The Bechdel, Russo, and Race Test: Oh My Ghostess – Season 1, Episode 13

On Oh My Ghostess, episode 13, after Sun-Woo learned that Bong-Sun had been possessed by a ghost, things became tense between the two. Sun-Woo wasn’t sure what to think, believe or feel so Bong-Sun quit working at the restaurant and left Sun-Woo’s home.

The Bechdel, Russo, and Race Test

Episode 13 passed the Bechdel and race test but it did not pass the Russo test.

Episode 13 passed the Bechdel test because there were two instances where named women talked to each other without mentioning men (e.g., Soon-Ae told Bong-Sun that she needed to talk to her and there was a flashback scene to when the shaman had told Professor Lee that the restaurant had a strange aura).
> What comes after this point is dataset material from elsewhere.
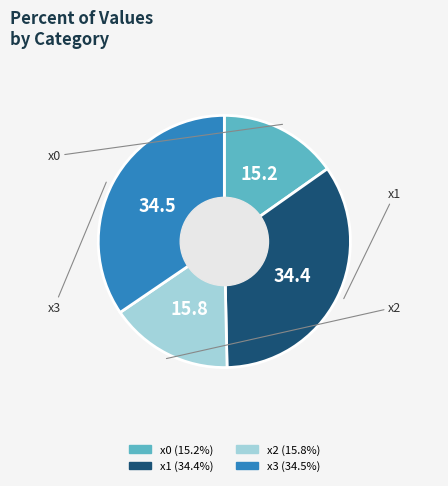

Approximately how many times larger is the value at x3 compared to x0?

2.3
The episode also passed the race test, and the episode passed this test because the entire cast was Asian and White people were never mentioned by any of the characters.

In regards to the Russo test, there were no LGBTI characters in episode 13 so the episode did not pass this test.

*The Bechdel test entails three requirements:
1. It has to have at least two (named) women in it
2. Who talk to each other
3. About something besides a man

**The Vito Russo test entails three requirements:
1. The show contains a character that is identifiably lesbian, gay, bisexual, intersex and/or transgender
2. The character must not be solely or predominately defined by her sexual orientation, gender identity and/or as being intersex
3.The character must be tied into the plot in such a way that her removal would have a significant effect

***The race or people of color (POC) test has three requirements:
1. It has two people of color in it
2. Who talk to each other
3. About something other than a White person

****Just because a show passes the Bechdel, Russo and race test does not mean that it is not sexist, heterosexist, racist and/or cissexist, etc. The Bechdel, Russo and race test is only a bare minimum qualifier for the representation of LGBTI individuals, women and people of color in television. The failure to pass these tests also does not identify whether the central character was a woman, a person of color or a LGBTQI individual and it does not dictate the quality of the show.